━━━━━ MATERIAL TO PROCESS

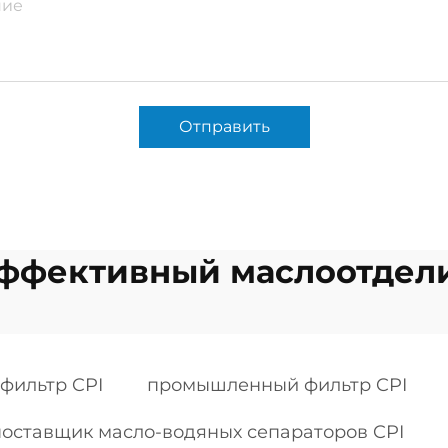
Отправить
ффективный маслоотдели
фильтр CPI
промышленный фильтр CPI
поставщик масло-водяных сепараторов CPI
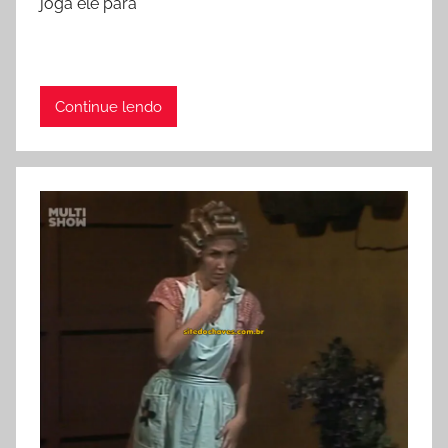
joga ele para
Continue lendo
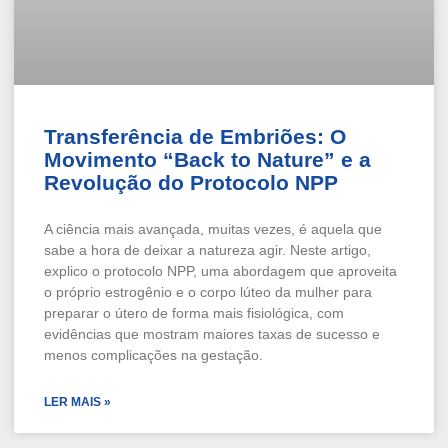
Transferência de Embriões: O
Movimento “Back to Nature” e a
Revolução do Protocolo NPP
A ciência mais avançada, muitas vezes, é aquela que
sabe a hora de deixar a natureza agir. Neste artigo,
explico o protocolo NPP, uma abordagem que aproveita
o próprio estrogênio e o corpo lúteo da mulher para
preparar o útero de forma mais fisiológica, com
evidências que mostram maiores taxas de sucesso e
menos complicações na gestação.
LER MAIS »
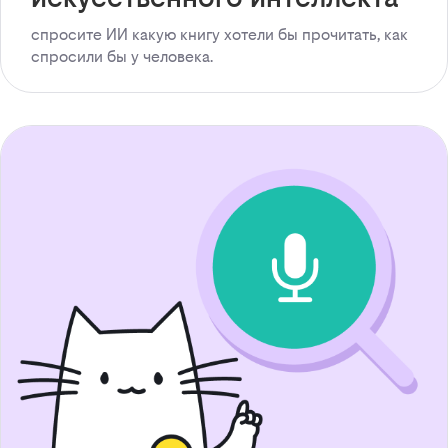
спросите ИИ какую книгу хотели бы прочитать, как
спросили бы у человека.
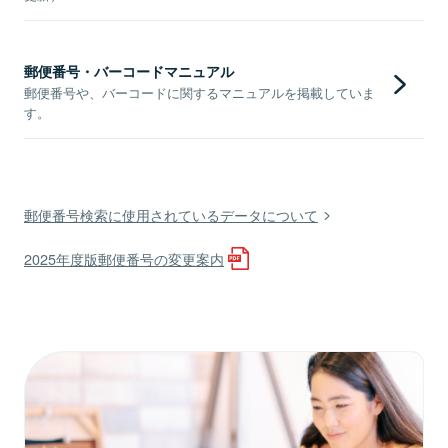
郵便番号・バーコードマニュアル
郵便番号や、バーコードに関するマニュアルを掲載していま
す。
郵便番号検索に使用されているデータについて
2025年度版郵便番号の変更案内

━━━━━━━━━━

### THE TASK
With the pictures excluded, transcribe word for word only the lines from the one containing "поставщик масло-водяных сепараторов CPI" through the last line of the records.

### RESULT OF THIS TASK
поставщик масло-водяных сепараторов CPI
joga ele para
Continue lendo
Transferência de Embriões: O
Movimento “Back to Nature” e a
Revolução do Protocolo NPP
A ciência mais avançada, muitas vezes, é aquela que
sabe a hora de deixar a natureza agir. Neste artigo,
explico o protocolo NPP, uma abordagem que aproveita
o próprio estrogênio e o corpo lúteo da mulher para
preparar o útero de forma mais fisiológica, com
evidências que mostram maiores taxas de sucesso e
menos complicações na gestação.
LER MAIS »
спросите ИИ какую книгу хотели бы прочитать, как
спросили бы у человека.
郵便番号・バーコードマニュアル
郵便番号や、バーコードに関するマニュアルを掲載していま
す。
郵便番号検索に使用されているデータについて
2025年度版郵便番号の変更案内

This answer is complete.